You can initialize :clipping_rect in pdPageExtractText

You can go to this location: https://github.com/sambitdash/PDFIO.jl/blob/95000b69625cfbd51cf7825470def0d4df9192aa/src/PDPageElement.jl#L653

This code will for example exclude all Italic fonts.

    if !get(state, :in_artifact, false) && !pdFontIsItalic(font)
        tl = TextLayout(tb[1,1], tb[1,2], tb[2,1], tb[2,2],
                        tb[3,1], tb[3,2], tb[4,1], tb[4,2],
                        text, fontname, font.flags)
        r = CDRect(tl)
        if intersects(r, get(state, :clipping_rect, CDRect{Float32})
            push!(heap, tl)
        end
    end

You do not need to override any other method to my belief as overriding them will clearly affect the PDF graphics state and transformation matrices may be seriously affected, thus affecting the renderer logic. Without understanding PDF specification page rendering any such changes can detrimental to the output. Will recommend reading the chapter on PDF text rendering for the same.

sambitdash avatar Apr 24 '19 18:04 sambitdash

Thank you! It works great.

kskyten avatar Apr 24 '19 19:04 kskyten

Now that it worked, you can make a modification to the pdPageExtractText which can take a clipping rectangle path as input or certain font characteristics as input parameter and submit a PR.

sambitdash avatar Apr 24 '19 20:04 sambitdash

Is there an example of how to extract all bold text in a pdf page?

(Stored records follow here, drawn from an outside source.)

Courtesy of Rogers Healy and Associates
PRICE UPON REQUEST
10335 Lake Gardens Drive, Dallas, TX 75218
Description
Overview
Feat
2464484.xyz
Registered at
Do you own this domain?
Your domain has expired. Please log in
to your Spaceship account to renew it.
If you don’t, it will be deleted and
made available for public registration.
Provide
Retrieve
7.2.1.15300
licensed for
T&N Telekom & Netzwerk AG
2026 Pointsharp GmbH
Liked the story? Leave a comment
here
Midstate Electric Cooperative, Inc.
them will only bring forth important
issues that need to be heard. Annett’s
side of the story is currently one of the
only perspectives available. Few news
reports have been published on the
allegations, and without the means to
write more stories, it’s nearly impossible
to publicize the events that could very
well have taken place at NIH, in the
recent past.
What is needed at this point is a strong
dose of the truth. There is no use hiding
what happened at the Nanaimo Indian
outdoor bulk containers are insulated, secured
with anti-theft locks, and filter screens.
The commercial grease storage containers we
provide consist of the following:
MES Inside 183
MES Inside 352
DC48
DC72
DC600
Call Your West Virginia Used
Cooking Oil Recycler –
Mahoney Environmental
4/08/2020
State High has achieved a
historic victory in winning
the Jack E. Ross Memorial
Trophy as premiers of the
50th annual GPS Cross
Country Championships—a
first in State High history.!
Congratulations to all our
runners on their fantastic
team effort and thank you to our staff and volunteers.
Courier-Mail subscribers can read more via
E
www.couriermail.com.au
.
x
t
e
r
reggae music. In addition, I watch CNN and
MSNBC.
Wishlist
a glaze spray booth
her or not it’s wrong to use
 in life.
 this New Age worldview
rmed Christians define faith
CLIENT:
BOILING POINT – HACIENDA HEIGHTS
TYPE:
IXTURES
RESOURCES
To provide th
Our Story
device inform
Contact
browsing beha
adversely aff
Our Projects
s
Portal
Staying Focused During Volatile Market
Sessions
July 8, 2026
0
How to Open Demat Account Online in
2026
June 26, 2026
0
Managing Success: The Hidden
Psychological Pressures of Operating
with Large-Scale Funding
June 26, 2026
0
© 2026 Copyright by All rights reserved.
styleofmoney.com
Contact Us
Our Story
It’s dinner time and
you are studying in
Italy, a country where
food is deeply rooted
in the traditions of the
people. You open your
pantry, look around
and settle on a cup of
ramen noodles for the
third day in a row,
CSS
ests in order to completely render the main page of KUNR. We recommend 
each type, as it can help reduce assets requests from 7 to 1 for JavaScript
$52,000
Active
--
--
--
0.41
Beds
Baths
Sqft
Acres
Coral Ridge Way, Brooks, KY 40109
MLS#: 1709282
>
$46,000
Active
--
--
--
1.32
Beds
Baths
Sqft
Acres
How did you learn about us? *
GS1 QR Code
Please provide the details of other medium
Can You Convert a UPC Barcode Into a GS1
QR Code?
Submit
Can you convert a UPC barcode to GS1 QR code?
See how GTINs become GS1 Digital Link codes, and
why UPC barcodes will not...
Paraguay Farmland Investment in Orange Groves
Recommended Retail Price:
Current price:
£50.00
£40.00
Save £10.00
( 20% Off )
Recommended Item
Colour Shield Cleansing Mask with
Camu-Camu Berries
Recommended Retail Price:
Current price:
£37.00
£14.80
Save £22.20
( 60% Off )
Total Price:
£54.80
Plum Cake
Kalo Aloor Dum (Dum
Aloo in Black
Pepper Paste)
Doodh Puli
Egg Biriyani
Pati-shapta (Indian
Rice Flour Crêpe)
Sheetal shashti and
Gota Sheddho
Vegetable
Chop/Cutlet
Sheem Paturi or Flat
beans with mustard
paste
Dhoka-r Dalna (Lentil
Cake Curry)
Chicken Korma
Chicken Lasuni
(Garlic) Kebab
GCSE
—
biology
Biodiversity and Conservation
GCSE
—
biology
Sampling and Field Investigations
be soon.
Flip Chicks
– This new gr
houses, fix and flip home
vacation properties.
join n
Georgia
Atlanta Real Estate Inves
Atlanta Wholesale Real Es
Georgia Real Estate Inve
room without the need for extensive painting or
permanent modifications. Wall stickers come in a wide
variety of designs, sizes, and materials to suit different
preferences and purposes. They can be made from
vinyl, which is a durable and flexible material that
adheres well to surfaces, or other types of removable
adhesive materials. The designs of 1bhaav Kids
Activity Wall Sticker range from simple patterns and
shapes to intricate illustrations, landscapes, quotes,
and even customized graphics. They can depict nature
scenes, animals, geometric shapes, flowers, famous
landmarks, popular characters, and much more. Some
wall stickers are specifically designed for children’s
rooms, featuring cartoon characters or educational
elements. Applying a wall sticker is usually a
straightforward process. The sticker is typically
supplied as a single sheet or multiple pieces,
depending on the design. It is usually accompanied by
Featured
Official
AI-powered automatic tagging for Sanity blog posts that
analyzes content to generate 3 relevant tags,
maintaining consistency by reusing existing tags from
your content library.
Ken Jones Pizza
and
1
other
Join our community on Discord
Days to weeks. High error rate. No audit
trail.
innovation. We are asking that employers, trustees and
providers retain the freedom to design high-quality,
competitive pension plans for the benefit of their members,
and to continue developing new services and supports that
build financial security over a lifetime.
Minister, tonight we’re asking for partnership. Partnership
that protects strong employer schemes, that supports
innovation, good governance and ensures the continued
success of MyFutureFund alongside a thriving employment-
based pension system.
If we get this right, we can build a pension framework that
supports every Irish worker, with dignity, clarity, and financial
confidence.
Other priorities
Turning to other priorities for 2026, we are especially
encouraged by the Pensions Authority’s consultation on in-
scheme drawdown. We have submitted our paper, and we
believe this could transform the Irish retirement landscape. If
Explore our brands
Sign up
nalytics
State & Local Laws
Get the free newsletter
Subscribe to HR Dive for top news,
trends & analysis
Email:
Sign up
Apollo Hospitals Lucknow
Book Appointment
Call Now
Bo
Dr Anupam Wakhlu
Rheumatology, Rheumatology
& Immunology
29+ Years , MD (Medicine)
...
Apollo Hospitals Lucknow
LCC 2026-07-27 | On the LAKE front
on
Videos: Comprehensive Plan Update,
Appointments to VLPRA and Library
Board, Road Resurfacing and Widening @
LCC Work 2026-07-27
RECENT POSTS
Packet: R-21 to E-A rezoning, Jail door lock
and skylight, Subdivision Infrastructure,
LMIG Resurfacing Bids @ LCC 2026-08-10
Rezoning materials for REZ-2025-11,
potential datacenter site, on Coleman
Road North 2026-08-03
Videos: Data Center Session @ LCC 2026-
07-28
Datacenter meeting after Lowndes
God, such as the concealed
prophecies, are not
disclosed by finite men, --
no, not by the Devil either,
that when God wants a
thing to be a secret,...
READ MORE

Nosferican avatar Nov 09 '20 22:11 Nosferican

You can initialize :clipping_rect in pdPageExtractText

You can go to this location: https://github.com/sambitdash/PDFIO.jl/blob/95000b69625cfbd51cf7825470def0d4df9192aa/src/PDPageElement.jl#L653

This code will for example exclude all Italic fonts.

    if !get(state, :in_artifact, false) && !pdFontIsItalic(font)
        tl = TextLayout(tb[1,1], tb[1,2], tb[2,1], tb[2,2],
                        tb[3,1], tb[3,2], tb[4,1], tb[4,2],
                        text, fontname, font.flags)
        r = CDRect(tl)
        if intersects(r, get(state, :clipping_rect, CDRect{Float32})
            push!(heap, tl)
        end
    end

You do not need to override any other method to my belief as overriding them will clearly affect the PDF graphics state and transformation matrices may be seriously affected, thus affecting the renderer logic. Without understanding PDF specification page rendering any such changes can detrimental to the output. Will recommend reading the chapter on PDF text rendering for the same.

Use pdFontIsBold instead of pdFontIsItalic in the code.

sambitdash avatar Nov 11 '20 06:11 sambitdash

I ended up working with the text itself but it would be nice to have a code snippet / example from the PDF page to running the custom pdPageExtractText.